[Activity]
From the line holding "hfov_deg: 52.6" through the line holding "f_number: 11" below, write out every line exactly; include both of those lines and drop the pictures.
===== Data listing
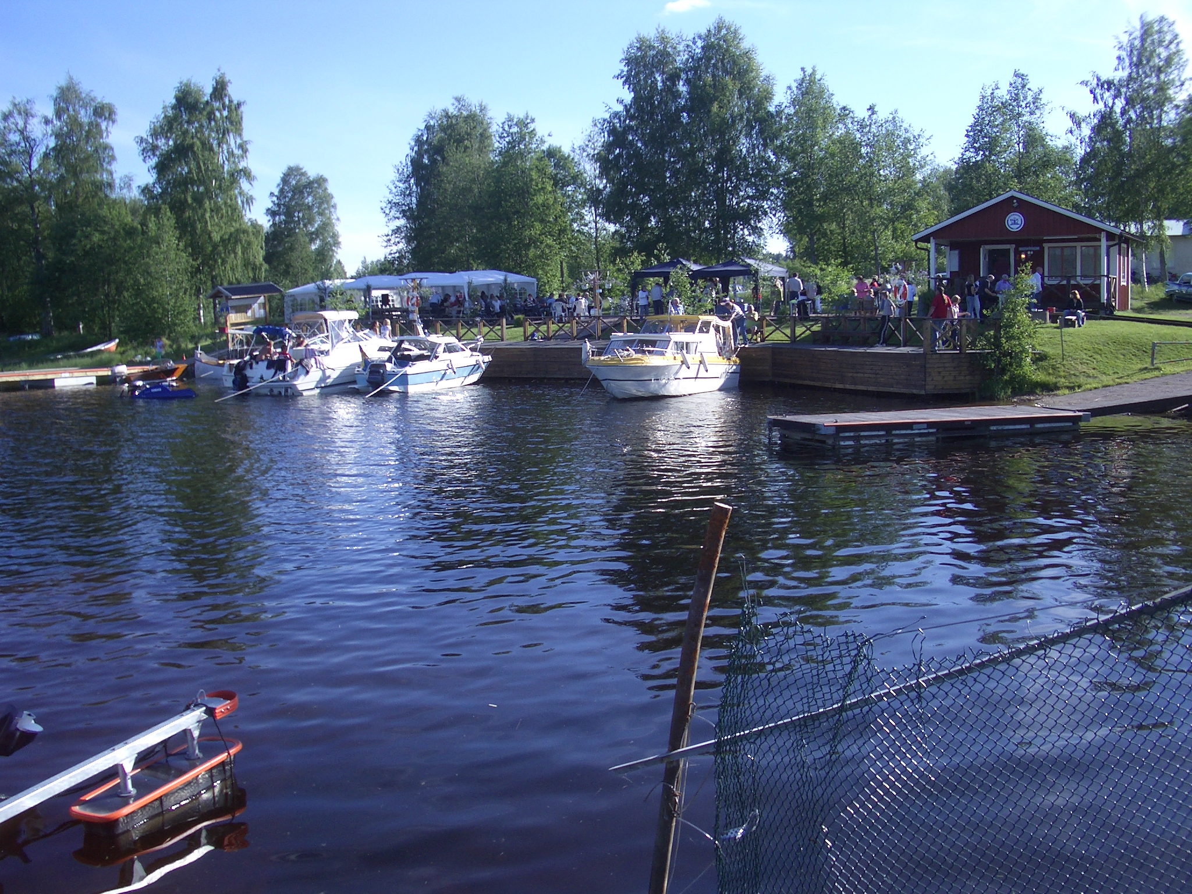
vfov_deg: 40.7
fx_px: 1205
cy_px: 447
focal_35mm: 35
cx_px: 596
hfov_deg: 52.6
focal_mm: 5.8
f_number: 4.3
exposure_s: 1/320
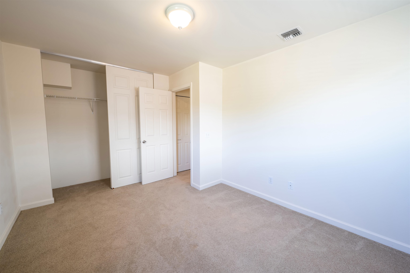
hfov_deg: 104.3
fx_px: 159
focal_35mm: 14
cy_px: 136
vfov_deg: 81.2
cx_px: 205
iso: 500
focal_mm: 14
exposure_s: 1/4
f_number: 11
==========
===== Data listing
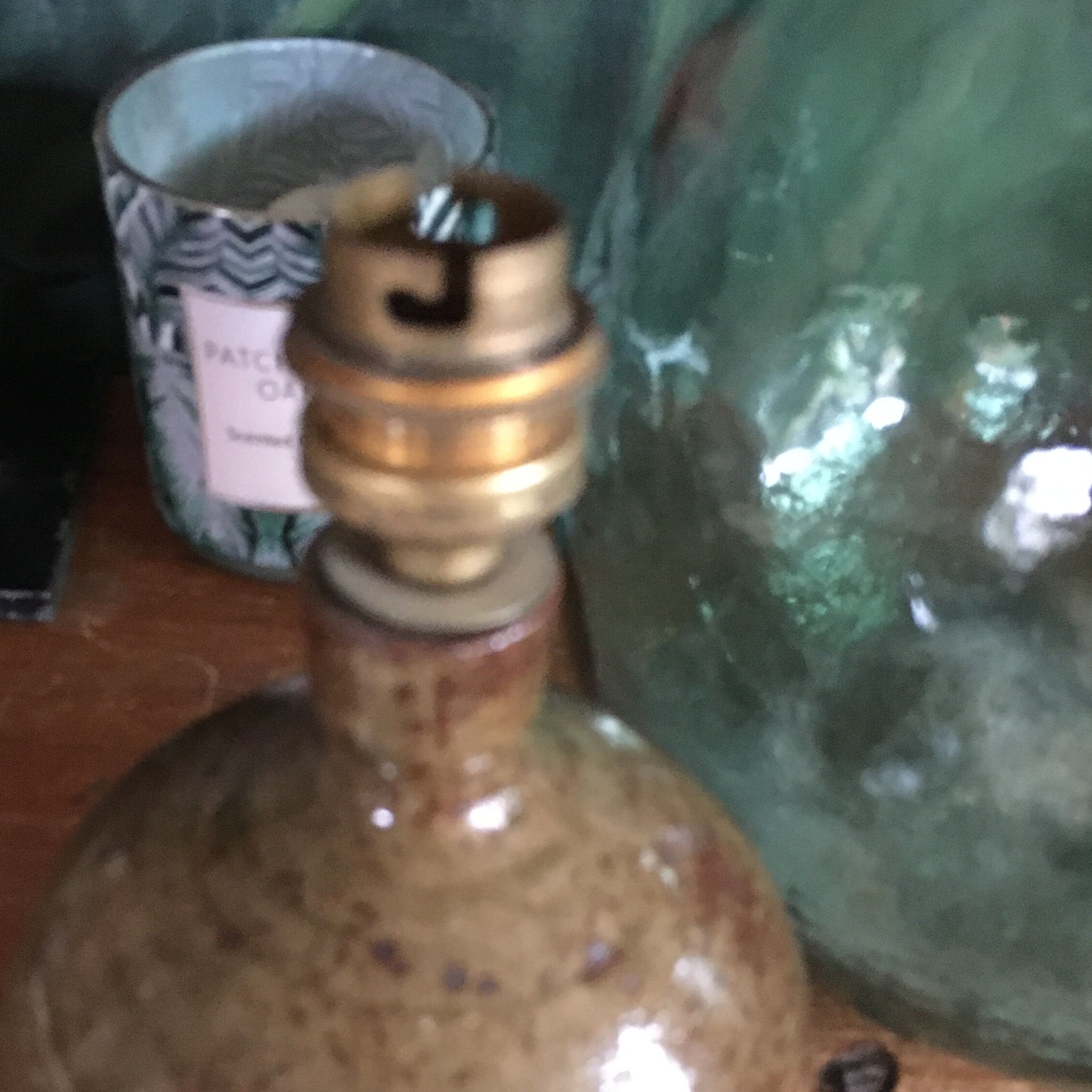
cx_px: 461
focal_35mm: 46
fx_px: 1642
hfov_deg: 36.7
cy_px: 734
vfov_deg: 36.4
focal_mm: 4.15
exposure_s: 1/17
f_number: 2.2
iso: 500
==========
[Written reply]
hfov_deg: 52.6
focal_mm: 5.8
f_number: 4.3
exposure_s: 1/320
hfov_deg: 104.3
fx_px: 159
focal_35mm: 14
cy_px: 136
vfov_deg: 81.2
cx_px: 205
iso: 500
focal_mm: 14
exposure_s: 1/4
f_number: 11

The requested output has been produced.